What to work on:
Copy out exactly the line that contains "# [Synopsis](#synopsis)" and all lines following it to the end of the data.

Source records:
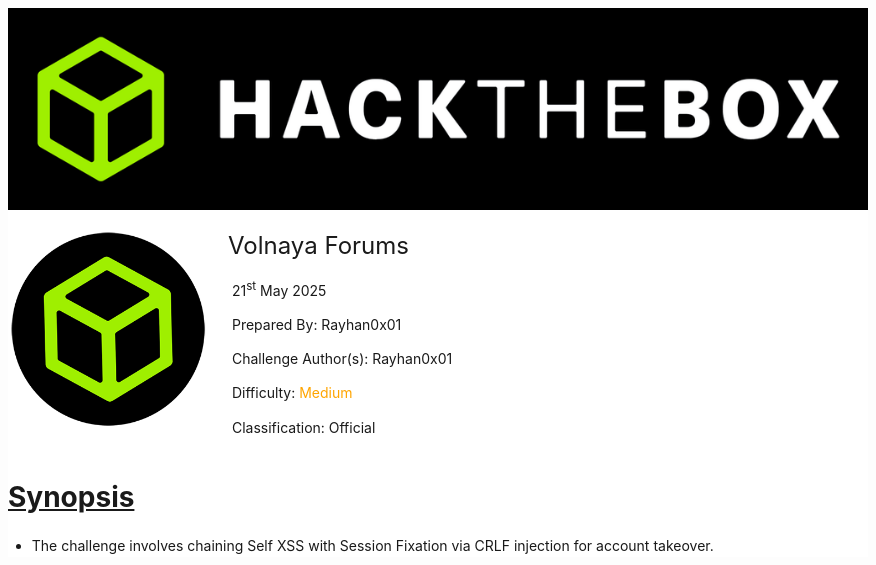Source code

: ![img](../../assets/banner.png)



<img src="../../assets/htb.png" style="height: 200px; padding-right: 20px;" align=left />        <font size="5px">Volnaya Forums</font>

​      21<sup>st</sup> May 2025

​      Prepared By: Rayhan0x01

​      Challenge Author(s): Rayhan0x01

​      Difficulty: <font color=orange>Medium</font>

​      Classification: Official










# [Synopsis](#synopsis)

* The challenge involves chaining Self XSS with Session Fixation via CRLF injection for account takeover.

Worked solution:
# [Synopsis](#synopsis)

* The challenge involves chaining Self XSS with Session Fixation via CRLF injection for account takeover.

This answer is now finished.